— Start —

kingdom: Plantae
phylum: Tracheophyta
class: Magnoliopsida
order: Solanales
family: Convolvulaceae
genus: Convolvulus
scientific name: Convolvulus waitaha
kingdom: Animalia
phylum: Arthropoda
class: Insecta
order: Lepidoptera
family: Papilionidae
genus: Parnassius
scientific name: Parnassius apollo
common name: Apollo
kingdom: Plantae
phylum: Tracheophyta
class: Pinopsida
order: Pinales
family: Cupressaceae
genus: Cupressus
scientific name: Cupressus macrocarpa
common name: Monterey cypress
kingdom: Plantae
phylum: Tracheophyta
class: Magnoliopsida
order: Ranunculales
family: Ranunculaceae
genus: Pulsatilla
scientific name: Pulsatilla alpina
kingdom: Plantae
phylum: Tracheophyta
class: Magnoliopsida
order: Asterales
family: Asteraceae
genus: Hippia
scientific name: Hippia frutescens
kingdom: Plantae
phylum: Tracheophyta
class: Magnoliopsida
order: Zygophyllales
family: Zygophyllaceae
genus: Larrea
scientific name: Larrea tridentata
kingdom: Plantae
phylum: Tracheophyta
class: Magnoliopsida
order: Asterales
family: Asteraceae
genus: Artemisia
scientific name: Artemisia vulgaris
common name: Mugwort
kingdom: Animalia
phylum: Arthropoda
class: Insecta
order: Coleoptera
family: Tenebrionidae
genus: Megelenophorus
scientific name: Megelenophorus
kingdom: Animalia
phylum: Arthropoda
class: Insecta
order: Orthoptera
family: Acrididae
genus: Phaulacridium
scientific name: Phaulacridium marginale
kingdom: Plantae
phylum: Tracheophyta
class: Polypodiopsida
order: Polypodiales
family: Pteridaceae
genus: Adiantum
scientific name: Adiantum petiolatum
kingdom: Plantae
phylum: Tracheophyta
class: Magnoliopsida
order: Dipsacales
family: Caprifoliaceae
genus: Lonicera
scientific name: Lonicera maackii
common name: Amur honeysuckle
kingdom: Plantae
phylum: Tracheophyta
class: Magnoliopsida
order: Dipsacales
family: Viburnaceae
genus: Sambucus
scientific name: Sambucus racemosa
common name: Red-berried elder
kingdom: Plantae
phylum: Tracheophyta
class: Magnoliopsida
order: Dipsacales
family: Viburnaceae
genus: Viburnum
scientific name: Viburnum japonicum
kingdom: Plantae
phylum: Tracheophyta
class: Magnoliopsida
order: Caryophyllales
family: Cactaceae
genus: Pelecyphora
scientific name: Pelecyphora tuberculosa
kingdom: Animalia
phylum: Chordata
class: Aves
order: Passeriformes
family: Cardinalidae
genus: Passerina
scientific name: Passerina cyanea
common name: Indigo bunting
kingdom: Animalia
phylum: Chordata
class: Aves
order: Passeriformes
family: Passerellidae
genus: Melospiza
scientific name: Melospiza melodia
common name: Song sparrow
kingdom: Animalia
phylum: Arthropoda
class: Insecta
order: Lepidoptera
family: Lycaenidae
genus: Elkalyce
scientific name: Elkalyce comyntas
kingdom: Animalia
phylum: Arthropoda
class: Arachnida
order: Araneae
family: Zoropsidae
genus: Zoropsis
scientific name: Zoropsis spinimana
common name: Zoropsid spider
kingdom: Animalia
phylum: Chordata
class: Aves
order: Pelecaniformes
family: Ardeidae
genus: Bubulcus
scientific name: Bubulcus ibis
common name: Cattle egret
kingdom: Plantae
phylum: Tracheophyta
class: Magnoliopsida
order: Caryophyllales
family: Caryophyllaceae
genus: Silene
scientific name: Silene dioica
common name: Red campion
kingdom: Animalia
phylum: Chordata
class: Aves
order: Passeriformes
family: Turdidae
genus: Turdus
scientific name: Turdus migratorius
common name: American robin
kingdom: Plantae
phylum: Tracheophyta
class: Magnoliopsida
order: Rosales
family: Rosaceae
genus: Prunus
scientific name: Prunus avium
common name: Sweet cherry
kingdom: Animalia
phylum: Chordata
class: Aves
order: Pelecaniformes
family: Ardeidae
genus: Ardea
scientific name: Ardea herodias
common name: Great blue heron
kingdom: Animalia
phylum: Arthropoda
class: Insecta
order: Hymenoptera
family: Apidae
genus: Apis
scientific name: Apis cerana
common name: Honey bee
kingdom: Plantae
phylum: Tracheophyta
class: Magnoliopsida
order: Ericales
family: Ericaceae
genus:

— End —

**Written problem**
Recast every line of the material above as a JSON list of strings, with one string per line and no blank lines.

**Exercise result**
[
  "kingdom: Plantae",
  "phylum: Tracheophyta",
  "class: Magnoliopsida",
  "order: Solanales",
  "family: Convolvulaceae",
  "genus: Convolvulus",
  "scientific name: Convolvulus waitaha",
  "kingdom: Animalia",
  "phylum: Arthropoda",
  "class: Insecta",
  "order: Lepidoptera",
  "family: Papilionidae",
  "genus: Parnassius",
  "scientific name: Parnassius apollo",
  "common name: Apollo",
  "kingdom: Plantae",
  "phylum: Tracheophyta",
  "class: Pinopsida",
  "order: Pinales",
  "family: Cupressaceae",
  "genus: Cupressus",
  "scientific name: Cupressus macrocarpa",
  "common name: Monterey cypress",
  "kingdom: Plantae",
  "phylum: Tracheophyta",
  "class: Magnoliopsida",
  "order: Ranunculales",
  "family: Ranunculaceae",
  "genus: Pulsatilla",
  "scientific name: Pulsatilla alpina",
  "kingdom: Plantae",
  "phylum: Tracheophyta",
  "class: Magnoliopsida",
  "order: Asterales",
  "family: Asteraceae",
  "genus: Hippia",
  "scientific name: Hippia frutescens",
  "kingdom: Plantae",
  "phylum: Tracheophyta",
  "class: Magnoliopsida",
  "order: Zygophyllales",
  "family: Zygophyllaceae",
  "genus: Larrea",
  "scientific name: Larrea tridentata",
  "kingdom: Plantae",
  "phylum: Tracheophyta",
  "class: Magnoliopsida",
  "order: Asterales",
  "family: Asteraceae",
  "genus: Artemisia",
  "scientific name: Artemisia vulgaris",
  "common name: Mugwort",
  "kingdom: Animalia",
  "phylum: Arthropoda",
  "class: Insecta",
  "order: Coleoptera",
  "family: Tenebrionidae",
  "genus: Megelenophorus",
  "scientific name: Megelenophorus",
  "kingdom: Animalia",
  "phylum: Arthropoda",
  "class: Insecta",
  "order: Orthoptera",
  "family: Acrididae",
  "genus: Phaulacridium",
  "scientific name: Phaulacridium marginale",
  "kingdom: Plantae",
  "phylum: Tracheophyta",
  "class: Polypodiopsida",
  "order: Polypodiales",
  "family: Pteridaceae",
  "genus: Adiantum",
  "scientific name: Adiantum petiolatum",
  "kingdom: Plantae",
  "phylum: Tracheophyta",
  "class: Magnoliopsida",
  "order: Dipsacales",
  "family: Caprifoliaceae",
  "genus: Lonicera",
  "scientific name: Lonicera maackii",
  "common name: Amur honeysuckle",
  "kingdom: Plantae",
  "phylum: Tracheophyta",
  "class: Magnoliopsida",
  "order: Dipsacales",
  "family: Viburnaceae",
  "genus: Sambucus",
  "scientific name: Sambucus racemosa",
  "common name: Red-berried elder",
  "kingdom: Plantae",
  "phylum: Tracheophyta",
  "class: Magnoliopsida",
  "order: Dipsacales",
  "family: Viburnaceae",
  "genus: Viburnum",
  "scientific name: Viburnum japonicum",
  "kingdom: Plantae",
  "phylum: Tracheophyta",
  "class: Magnoliopsida",
  "order: Caryophyllales",
  "family: Cactaceae",
  "genus: Pelecyphora",
  "scientific name: Pelecyphora tuberculosa",
  "kingdom: Animalia",
  "phylum: Chordata",
  "class: Aves",
  "order: Passeriformes",
  "family: Cardinalidae",
  "genus: Passerina",
  "scientific name: Passerina cyanea",
  "common name: Indigo bunting",
  "kingdom: Animalia",
  "phylum: Chordata",
  "class: Aves",
  "order: Passeriformes",
  "family: Passerellidae",
  "genus: Melospiza",
  "scientific name: Melospiza melodia",
  "common name: Song sparrow",
  "kingdom: Animalia",
  "phylum: Arthropoda",
  "class: Insecta",
  "order: Lepidoptera",
  "family: Lycaenidae",
  "genus: Elkalyce",
  "scientific name: Elkalyce comyntas",
  "kingdom: Animalia",
  "phylum: Arthropoda",
  "class: Arachnida",
  "order: Araneae",
  "family: Zoropsidae",
  "genus: Zoropsis",
  "scientific name: Zoropsis spinimana",
  "common name: Zoropsid spider",
  "kingdom: Animalia",
  "phylum: Chordata",
  "class: Aves",
  "order: Pelecaniformes",
  "family: Ardeidae",
  "genus: Bubulcus",
  "scientific name: Bubulcus ibis",
  "common name: Cattle egret",
  "kingdom: Plantae",
  "phylum: Tracheophyta",
  "class: Magnoliopsida",
  "order: Caryophyllales",
  "family: Caryophyllaceae",
  "genus: Silene",
  "scientific name: Silene dioica",
  "common name: Red campion",
  "kingdom: Animalia",
  "phylum: Chordata",
  "class: Aves",
  "order: Passeriformes",
  "family: Turdidae",
  "genus: Turdus",
  "scientific name: Turdus migratorius",
  "common name: American robin",
  "kingdom: Plantae",
  "phylum: Tracheophyta",
  "class: Magnoliopsida",
  "order: Rosales",
  "family: Rosaceae",
  "genus: Prunus",
  "scientific name: Prunus avium",
  "common name: Sweet cherry",
  "kingdom: Animalia",
  "phylum: Chordata",
  "class: Aves",
  "order: Pelecaniformes",
  "family: Ardeidae",
  "genus: Ardea",
  "scientific name: Ardea herodias",
  "common name: Great blue heron",
  "kingdom: Animalia",
  "phylum: Arthropoda",
  "class: Insecta",
  "order: Hymenoptera",
  "family: Apidae",
  "genus: Apis",
  "scientific name: Apis cerana",
  "common name: Honey bee",
  "kingdom: Plantae",
  "phylum: Tracheophyta",
  "class: Magnoliopsida",
  "order: Ericales",
  "family: Ericaceae",
  "genus:"
]